The majority cite Urquhart v. American-La France Foamite Corp.5 as authority for holding that action on the motion to dismiss should have awaited answers to the interrogatories. That case involved the construction of 28 U.S.C. § 109 (1946),6 which was the only statute governing jurisdiction over a non-resident in a patent infringement suit. Such a suit may be brought "in any district in which the defendant * * * shall have committed acts of infringement and have a regular and established place of business." This is quite different from the concept of "doing business" contained in § 13-103, D.C.Code.
The District Court in the Urquhart case found, on affidavits, that no act of infringement occurred in the District of Columbia. The court refused to permit the plaintiffs to take depositions for the purpose of disproving the allegations of defendant's affidavits, on the idea that it lacked power to do so. We held this refusal was error, quoting Professor Moore's statement that in such cases "the court should ordinarily grant leave to the plaintiff to take depositions on the issues of fact, if any, raised by the motion [to quash service of process] * * *."7 (Emphasis added.)
We recognized, however, "that the court has discretion under Rule 43(e) to decide on affidavits alone such a motion to dismiss as the one we are considering here." But we decided that "in view of the terms of the affidavits it is likely that permission would have been granted to take depositions had the court thought it had power to do so." No such consideration exists here. As I have said, in the Urquhart case the affidavits were disputed and there was an offer to disprove them by depositions; in this case, they were not disputed and there was no offer to disprove them. The interrogatories amounted to nothing more than a fishing expedition in which the appellants hoped to induce the appellee to contradict its own affidavits.

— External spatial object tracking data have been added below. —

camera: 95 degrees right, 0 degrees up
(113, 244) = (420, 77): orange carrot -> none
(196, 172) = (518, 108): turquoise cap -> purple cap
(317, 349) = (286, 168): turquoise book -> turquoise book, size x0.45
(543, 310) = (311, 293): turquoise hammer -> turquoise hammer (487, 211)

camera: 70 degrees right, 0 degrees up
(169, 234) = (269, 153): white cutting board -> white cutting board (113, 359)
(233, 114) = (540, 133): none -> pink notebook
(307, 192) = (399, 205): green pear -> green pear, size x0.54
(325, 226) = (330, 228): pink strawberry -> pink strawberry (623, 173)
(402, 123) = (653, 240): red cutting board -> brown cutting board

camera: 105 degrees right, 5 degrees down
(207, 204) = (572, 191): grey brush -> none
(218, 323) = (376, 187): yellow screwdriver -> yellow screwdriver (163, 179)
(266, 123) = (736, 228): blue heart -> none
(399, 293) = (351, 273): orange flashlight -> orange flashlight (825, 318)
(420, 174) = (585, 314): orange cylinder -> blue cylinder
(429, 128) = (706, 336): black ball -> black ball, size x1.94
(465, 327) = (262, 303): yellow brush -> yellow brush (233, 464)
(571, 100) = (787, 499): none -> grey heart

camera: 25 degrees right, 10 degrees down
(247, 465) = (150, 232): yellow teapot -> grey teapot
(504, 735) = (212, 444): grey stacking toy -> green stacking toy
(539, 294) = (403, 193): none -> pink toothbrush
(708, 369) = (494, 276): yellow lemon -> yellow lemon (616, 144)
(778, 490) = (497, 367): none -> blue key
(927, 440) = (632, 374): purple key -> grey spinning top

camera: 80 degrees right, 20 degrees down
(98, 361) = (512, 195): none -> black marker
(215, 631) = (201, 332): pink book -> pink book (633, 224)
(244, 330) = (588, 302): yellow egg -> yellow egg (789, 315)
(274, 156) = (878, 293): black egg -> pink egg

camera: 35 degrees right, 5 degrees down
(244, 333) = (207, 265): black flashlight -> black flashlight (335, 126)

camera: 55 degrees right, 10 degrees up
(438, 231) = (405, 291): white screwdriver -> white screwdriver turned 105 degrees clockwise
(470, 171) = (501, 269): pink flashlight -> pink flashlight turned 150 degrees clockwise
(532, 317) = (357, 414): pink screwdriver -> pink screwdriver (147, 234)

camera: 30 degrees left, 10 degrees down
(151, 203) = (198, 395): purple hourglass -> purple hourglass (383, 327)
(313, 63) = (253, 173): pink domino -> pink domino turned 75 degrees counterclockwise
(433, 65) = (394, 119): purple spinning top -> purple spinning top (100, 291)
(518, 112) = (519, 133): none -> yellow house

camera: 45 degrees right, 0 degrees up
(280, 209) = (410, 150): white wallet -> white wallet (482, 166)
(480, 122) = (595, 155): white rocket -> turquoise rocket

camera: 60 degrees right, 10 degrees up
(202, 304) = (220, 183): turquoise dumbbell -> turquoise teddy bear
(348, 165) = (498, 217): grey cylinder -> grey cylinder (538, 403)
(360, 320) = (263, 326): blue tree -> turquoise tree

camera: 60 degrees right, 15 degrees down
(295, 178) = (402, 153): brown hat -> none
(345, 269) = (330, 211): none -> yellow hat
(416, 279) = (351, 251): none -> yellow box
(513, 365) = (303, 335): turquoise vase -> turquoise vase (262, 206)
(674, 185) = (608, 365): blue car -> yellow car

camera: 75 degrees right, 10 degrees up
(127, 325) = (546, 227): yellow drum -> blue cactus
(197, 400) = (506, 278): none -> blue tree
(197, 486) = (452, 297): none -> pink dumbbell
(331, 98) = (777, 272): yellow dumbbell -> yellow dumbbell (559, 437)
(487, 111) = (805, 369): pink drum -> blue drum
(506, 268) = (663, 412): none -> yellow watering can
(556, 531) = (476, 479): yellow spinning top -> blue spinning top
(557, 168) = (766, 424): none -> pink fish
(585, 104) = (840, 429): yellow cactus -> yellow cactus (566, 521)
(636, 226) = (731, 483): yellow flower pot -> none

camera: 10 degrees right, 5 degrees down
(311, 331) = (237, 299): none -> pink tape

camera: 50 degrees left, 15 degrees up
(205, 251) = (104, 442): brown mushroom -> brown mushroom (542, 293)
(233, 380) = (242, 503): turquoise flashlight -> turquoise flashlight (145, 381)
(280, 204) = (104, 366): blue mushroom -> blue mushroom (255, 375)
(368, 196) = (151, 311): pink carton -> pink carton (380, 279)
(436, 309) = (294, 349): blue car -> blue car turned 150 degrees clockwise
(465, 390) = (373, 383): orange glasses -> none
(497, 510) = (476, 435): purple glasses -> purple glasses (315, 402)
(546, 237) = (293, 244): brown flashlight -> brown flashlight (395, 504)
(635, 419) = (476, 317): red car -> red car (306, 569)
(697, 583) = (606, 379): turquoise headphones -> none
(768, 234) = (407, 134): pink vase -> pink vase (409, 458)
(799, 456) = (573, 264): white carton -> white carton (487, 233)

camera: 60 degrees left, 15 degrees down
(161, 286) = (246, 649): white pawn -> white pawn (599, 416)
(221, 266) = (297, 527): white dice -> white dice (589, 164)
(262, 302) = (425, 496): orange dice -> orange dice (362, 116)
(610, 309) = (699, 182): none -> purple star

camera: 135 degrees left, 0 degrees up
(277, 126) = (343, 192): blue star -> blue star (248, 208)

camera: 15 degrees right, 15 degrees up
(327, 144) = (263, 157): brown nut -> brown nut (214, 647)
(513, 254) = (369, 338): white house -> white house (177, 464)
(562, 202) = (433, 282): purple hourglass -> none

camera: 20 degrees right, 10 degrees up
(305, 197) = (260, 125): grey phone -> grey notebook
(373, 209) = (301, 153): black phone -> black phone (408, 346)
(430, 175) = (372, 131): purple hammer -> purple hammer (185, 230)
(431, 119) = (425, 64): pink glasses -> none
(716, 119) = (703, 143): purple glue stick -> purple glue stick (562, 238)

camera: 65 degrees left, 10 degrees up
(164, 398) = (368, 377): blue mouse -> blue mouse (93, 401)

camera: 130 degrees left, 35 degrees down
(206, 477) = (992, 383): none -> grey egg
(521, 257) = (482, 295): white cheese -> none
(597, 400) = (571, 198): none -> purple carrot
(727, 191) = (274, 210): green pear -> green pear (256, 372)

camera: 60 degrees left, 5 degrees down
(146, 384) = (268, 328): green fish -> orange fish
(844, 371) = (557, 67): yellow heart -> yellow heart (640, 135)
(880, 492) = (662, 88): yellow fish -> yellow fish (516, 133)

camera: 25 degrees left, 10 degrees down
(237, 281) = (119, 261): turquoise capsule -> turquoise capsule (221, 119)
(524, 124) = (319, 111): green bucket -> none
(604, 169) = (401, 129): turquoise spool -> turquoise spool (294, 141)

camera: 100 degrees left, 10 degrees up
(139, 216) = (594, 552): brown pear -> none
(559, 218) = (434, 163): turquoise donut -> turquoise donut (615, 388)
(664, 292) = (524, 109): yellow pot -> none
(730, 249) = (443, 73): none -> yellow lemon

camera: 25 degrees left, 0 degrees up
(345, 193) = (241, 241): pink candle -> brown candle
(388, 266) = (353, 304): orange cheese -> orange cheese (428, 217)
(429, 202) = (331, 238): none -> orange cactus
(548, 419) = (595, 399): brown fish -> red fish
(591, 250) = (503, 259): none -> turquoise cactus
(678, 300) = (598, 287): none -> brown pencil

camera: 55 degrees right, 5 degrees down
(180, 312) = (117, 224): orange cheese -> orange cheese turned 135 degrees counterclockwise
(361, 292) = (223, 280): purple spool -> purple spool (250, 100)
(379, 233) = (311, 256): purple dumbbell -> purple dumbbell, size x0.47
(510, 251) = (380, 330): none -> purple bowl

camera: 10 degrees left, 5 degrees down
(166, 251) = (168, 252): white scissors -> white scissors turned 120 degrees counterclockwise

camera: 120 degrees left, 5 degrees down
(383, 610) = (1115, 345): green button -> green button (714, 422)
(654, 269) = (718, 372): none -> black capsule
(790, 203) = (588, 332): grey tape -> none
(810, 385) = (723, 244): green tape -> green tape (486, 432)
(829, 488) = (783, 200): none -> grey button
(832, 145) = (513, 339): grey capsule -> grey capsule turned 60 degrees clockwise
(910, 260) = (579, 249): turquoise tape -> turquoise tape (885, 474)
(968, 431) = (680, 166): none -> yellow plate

For these reasons, I dissent from the decision of the majority. I would affirm the action of the District Court.
A supplemental affidavit filed September 26, 1962, averred:
"(1) That the District of Columbia office of the defendant, New York Central System, was opened in 1940; and
"(2) That from its inception, the District of Columbia office of the defendant has never sold and does not now sell passenger tickets; and
"(3) That since its inception, the District of Columbia office has maintained an average staff of approximately six to eight persons with the exception of the World War II period when the staff included some sixteen persons; and that at all times pertinent herein, the staff consisted of four persons."
The numbers were supplied for convenience in reference
56 App.D.C. 225, 228, 12 F.2d 166, 169 (1926)
That Rule reads as follows:
"(e) Evidence on Motions. When a motion is based on facts not appearing of record the court may hear the matter on affidavits presented by the respective parties, but the court may direct that the matter be heard wholly or partly on oral testimony or depositions."